Segundo Tragtenberg, Pistrak acreditava que

a alternância da teoria com a prática e a abertura permanente ao social, através da participação dos alunos na organização interna da escola, e da instituição, de formas de disciplina no aprendizado constante, pela prática de responsabilidades em função dos direitos e deveres que formariam o novo cidadão.”

A educação social1 procura promover muito mais do que a aprendizagem de um conceito ou técnica, tem por objetivo fazer a educação para o convivo social, buscando contribuir para a formação de um indivíduo-social capaz de reconhecer-se sujeito da história.

O processo educativo

Walter Benjamim afirma que a transmissão de valores sociais só acontece na prática cotidiana e não no discurso conceitual. Esta afirmação também está em Pistrak - “ o fundamental nas instituições [educacionais] decorre muito mais de uma prática não verbalizada do que do conjunto dos enunciados solenes de que ela se faz porta-voz”. Isso significa que os processos educativos precisam de situações vivenciadas. De nada adianta a definição de conceitos e técnicas se isso não passará de retórica.
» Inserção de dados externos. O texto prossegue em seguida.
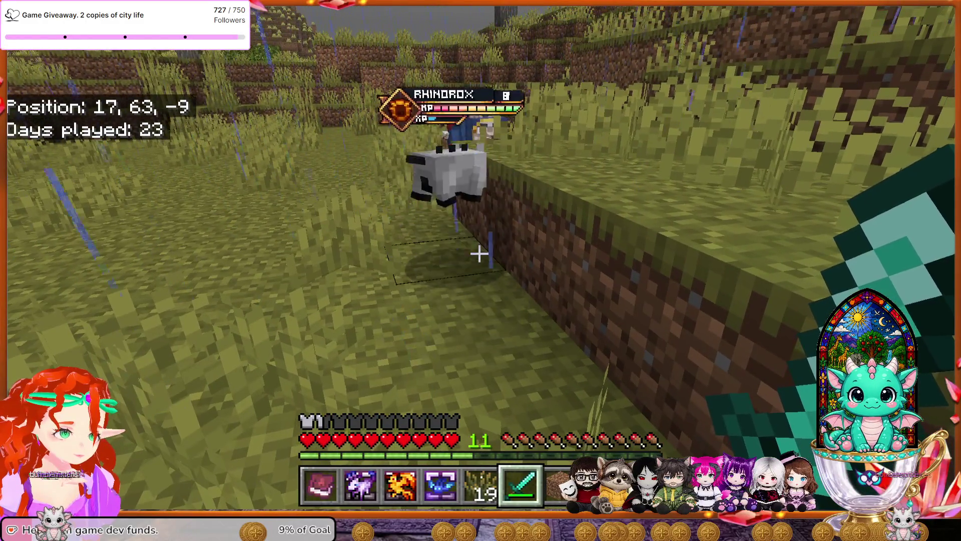
key(w)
Desta forma educador é um agente de intervenção, contribuindo para a reflexão sobre a realidade, tem sua ação pautada na busca da mudança e da compreensão da realidade. Ator que proporciona um diálogo problematizador, e envolve o educando na busca de soluções. Ele é o canal para o mundo do outro e condutor da reflexão sobre as diferenças. O papel do educador é contribuir para a construção de um indivíduo capaz de conduzir a própria vida.
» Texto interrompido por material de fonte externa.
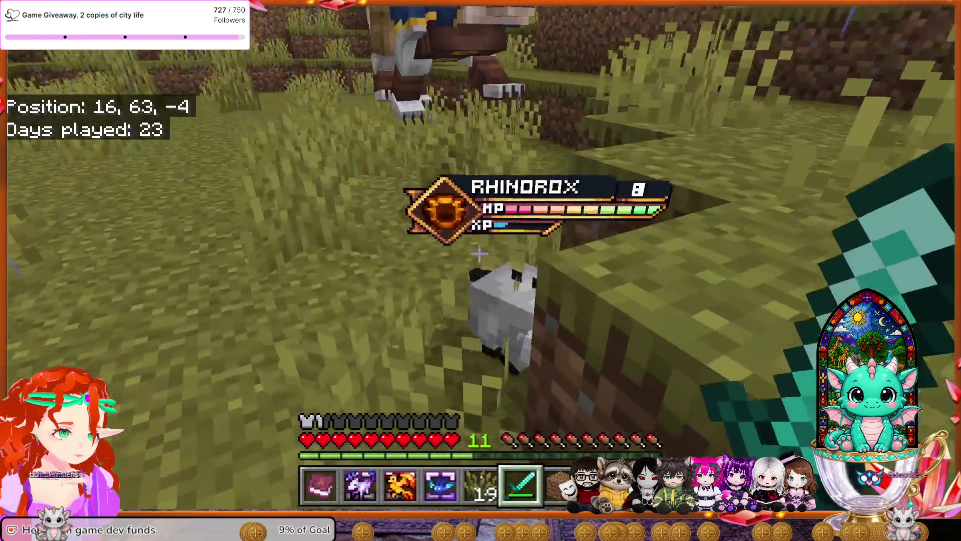
key(w)
click(479, 254)
key(w)
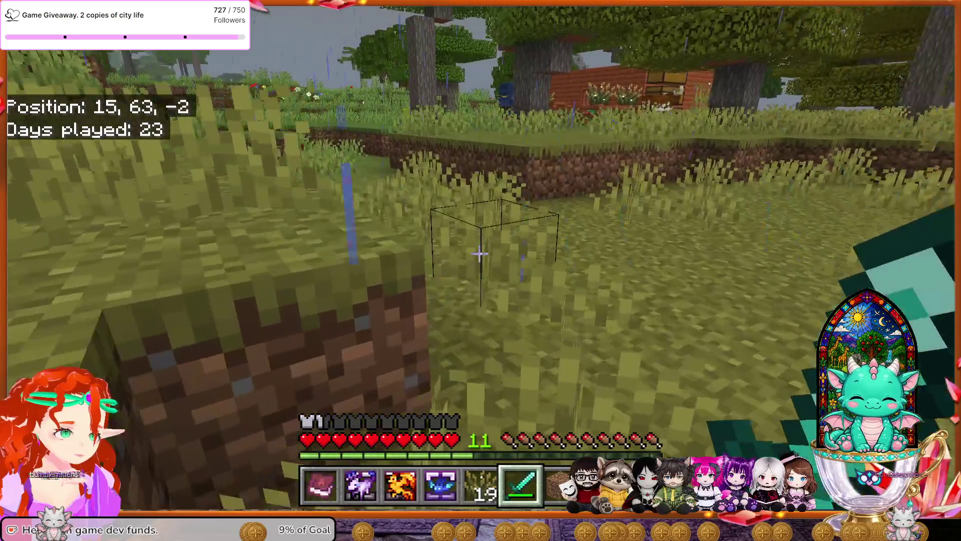
Walk back along the trench past the chests to the wooden house and fence.
key(w)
Neste caso o educador tem de estar disposto a lidar com novas formas de comunicação, formas simbólicas e culturais, muitas vezes não conhecidas, ou ainda opostas ao conjunto de valores que carregamos. Pauta sua ação no rompimento das construções sociais baseadas no senso comum, que constrói a imagem de uma população alienada, sem consciência de si e sem interesse pela participação política e social. Helena Abramo aponta formas de participação política, não-política e também as experiências não-institucionais. Se o educador mantiver seu olhar preso nos modelos históricos de participação, encontrará poucas organizações que o satisfaça e ficará com a ideia de população desinteressada.

Ao estabelecer a relação com o educando, o educador assume a figura de referência e coloca em prática seu conjunto de valores, normas e maneira de ver o mundo. A partir desta contraposição de olhares, o educador será o condutor da reflexão sobre a realidade por meio de um diálogo problematizador que procurará levantar questões sobre a realidade do educando.
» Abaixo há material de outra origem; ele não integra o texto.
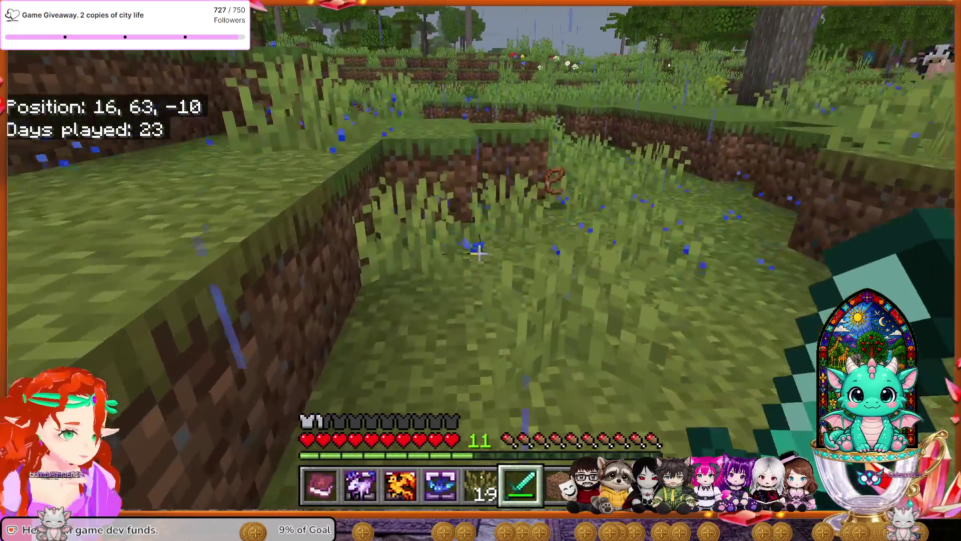
key(w)
key(w)
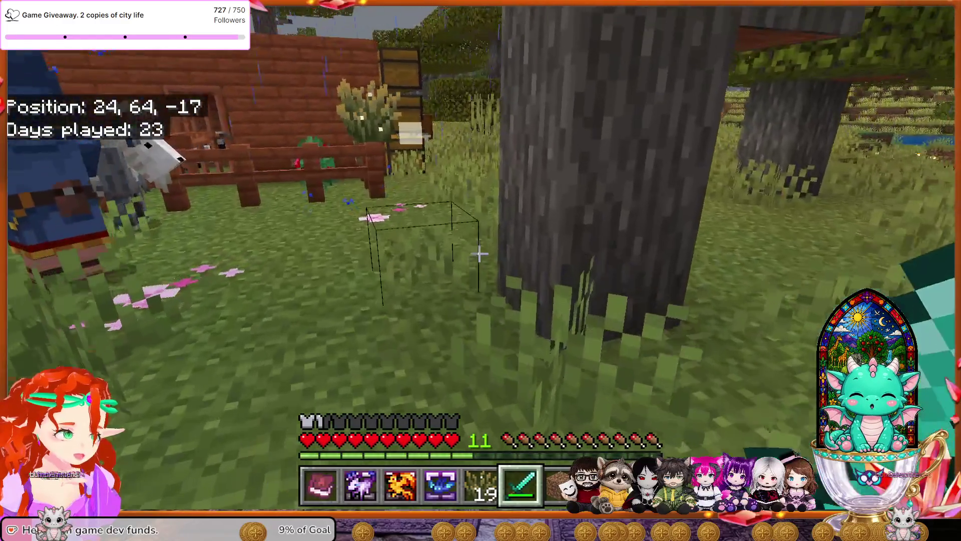
key(w)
Paulo Freire ressalta que não existe processo pedagógico desinteressado. A educação para os autores citados é um processo que proporciona a pessoa romper com a opressão, libertar-se.

Para que isso ocorra é necessário proporcionar a convivência que promova respeito, solidariedade e desenvolvimento criativo, possibilitando a participação responsável de todos, levando o educando ao protagonismo de sua própria vida. Um aprender-vivendo, a busca de um diálogo sobre queres, fazeres e seres; um pensar sobre o mundo que vai se tornado questionador.

Também é necessário formar e fortalecer vínculos que permitem uma troca de vivência, de medos, de coragens. Os indivíduos vão estabelecendo uma relação de confiança e respeito mútuo, saem do individual a caminho do ser coletivo.

Tragtenberg lembra que o sentido de coletivo para Pistrak é “uma estrutura onde não só as crianças, mas os homens em geral estão unidos por determinados interesses, dos quais têm consciência e que lhes são próximos”. Entretanto não somos criados para viver em grupo, cooperando um com os outros. Por todo momento somos treinados e formados para competir e vencer individualmente.

Esta situação é mais acirrada no mundo do trabalho (emprego), as oferta não cabem a todos. Sendo assim a competição e a disputa são muito grande.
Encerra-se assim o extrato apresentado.